• _TASK DESCRIPTION_: Where a line below has the string "wire" in it, include it in the count, and give that count alone.

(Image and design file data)
=== Section Start ===

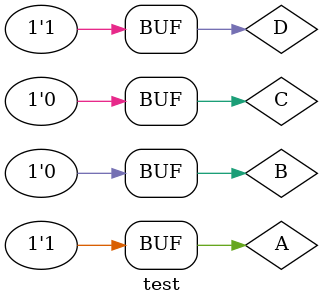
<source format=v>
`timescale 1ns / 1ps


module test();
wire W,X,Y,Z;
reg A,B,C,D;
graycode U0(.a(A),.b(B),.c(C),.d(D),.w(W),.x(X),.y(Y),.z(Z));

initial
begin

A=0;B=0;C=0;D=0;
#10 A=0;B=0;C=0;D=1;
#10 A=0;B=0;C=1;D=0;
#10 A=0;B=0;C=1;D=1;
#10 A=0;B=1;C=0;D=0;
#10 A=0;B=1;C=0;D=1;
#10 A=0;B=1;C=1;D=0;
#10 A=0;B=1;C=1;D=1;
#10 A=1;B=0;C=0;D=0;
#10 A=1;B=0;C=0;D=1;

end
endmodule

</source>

=== Section End ===
=== Section Start ===

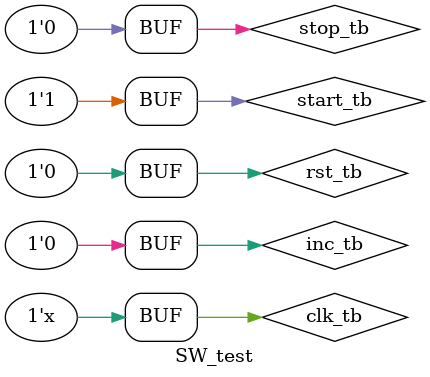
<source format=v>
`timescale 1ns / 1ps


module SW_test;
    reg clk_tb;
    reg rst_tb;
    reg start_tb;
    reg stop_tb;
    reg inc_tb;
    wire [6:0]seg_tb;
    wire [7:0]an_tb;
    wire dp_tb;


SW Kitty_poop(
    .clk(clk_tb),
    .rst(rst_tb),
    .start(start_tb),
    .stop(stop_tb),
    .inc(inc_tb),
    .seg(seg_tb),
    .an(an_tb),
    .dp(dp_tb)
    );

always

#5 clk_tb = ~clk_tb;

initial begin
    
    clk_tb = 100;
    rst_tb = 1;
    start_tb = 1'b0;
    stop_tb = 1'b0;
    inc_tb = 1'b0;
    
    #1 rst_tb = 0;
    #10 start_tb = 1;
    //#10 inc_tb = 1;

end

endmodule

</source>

=== Section End ===

• _RESULT OF THE TASK_: 4